ただし,積立の適正な目標値については,将来がわからないことだらけな以上,いますぐ「これだ!」と定めるのは難しいです。
繰り返すようですが,結局のところ支出は個々人のライフスタイルによりますし,日本の経済状況によっても必要金額は異なります。50代ごろになってくれば目安金額は固まってきますので,「そのときに手遅れにならない程度の準備をすること」ができていれば十分と私は考えています。
「多ければ多いほど安心」なのですが,強いて目標を一つ定めるなら,退職金がゼロでもなんとかなる水準として,「つみたてNISAをやiDeCoを含めて拠出額1500万円(3万円×40年)」をめざせばよいのではないでしょうか。皮算用では幾何平均2%で税引前2200万円,3%で税引前2800万円程度になります。
40代,50代と退職が近づけばリスク許容度が下がりますので,徐々に銀行預金といった無リスク資産を拡充していく必要があります。しかし,20代の時点では余剰資金の大部分がインデックス投資でも大きな問題はないと思われます。
私はいま,余剰資金がかなりあるので毎月15万円以上を積立投資していますが,全額を老後資金対策に位置づけるわけではありません。差し迫った使途がないから置いておくだけ,といった目的もあり,そのうちどれくらいの割合が老後資金かという金額も特に決めていないのが実情です。
5~10年に1回ほど見直して,日本経済の状況や退職金のめどと相談しながら検討すれば十分だと思います。
結論
- 20代が老後資金をいくら自助で賄うべきかは,現時点では妥当性の高い予測が難しい
- 必要金額は個々人のライフスタイルやマクロな経済状況にも左右される
- 年金,退職金,積立投資が準備の軸
- 年金:制度の状況をよく見ておく。繰り下げ受給するつもりでいる
- 退職金:規定を読み,すでにもらえると確定したものは算入してもよい
- 積立投資:月に3万円ほど積み立てることを目標の一つに,とにかく始める
- 「老後資金」という色をつけず,余剰資金はとりあえずプラスのリターンが見込める資産に
- 40代,50代とステップが上がる中で,リスクの許容度を適宜見直す。
- 準備する金額は先々が見えてくる50代で決めればよい。

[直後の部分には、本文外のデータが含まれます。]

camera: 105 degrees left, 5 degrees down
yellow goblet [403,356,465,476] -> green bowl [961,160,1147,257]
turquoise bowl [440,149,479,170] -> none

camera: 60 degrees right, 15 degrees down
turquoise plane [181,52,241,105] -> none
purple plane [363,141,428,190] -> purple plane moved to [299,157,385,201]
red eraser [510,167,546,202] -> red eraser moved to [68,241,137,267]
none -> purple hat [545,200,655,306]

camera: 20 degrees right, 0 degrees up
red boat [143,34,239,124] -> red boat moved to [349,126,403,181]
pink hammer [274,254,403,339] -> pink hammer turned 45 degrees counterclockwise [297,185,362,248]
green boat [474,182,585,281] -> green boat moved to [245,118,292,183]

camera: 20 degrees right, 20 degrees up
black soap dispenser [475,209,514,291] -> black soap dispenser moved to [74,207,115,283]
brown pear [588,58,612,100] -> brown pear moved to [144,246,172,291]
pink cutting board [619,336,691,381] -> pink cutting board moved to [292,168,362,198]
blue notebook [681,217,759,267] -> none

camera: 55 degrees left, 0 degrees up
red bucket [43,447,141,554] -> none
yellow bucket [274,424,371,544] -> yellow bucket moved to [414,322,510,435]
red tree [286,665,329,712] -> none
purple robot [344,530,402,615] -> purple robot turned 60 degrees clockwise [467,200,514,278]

それまでは手遅れにならない程度の準備を。
まずはつみたてNISAの恒久化を!
同じ報告書で,金融庁は,つみたてNISAの普及を推進し,厚生労働省が管轄するiDeCoも活用してほしいと訴えています。特に,金融庁が管轄するつみたてNISAについてはかなり踏み込んだ提言をしています。
つみたて NISA については,まずもって国民が長期のライフプランに沿った資産形成に安心して活用できるよう,時限を撤廃し,恒久的な措置とすることが強く望まれる
退職が差し迫っていれば老後資金の準備における銀行預金の役割は高まりますが,若い世代にとっては投資を活用したいもの。長期的な資金確保を考える上では,非課税投資制度の拡充をピックアップした議論をしてほしいと願わずにはいられません。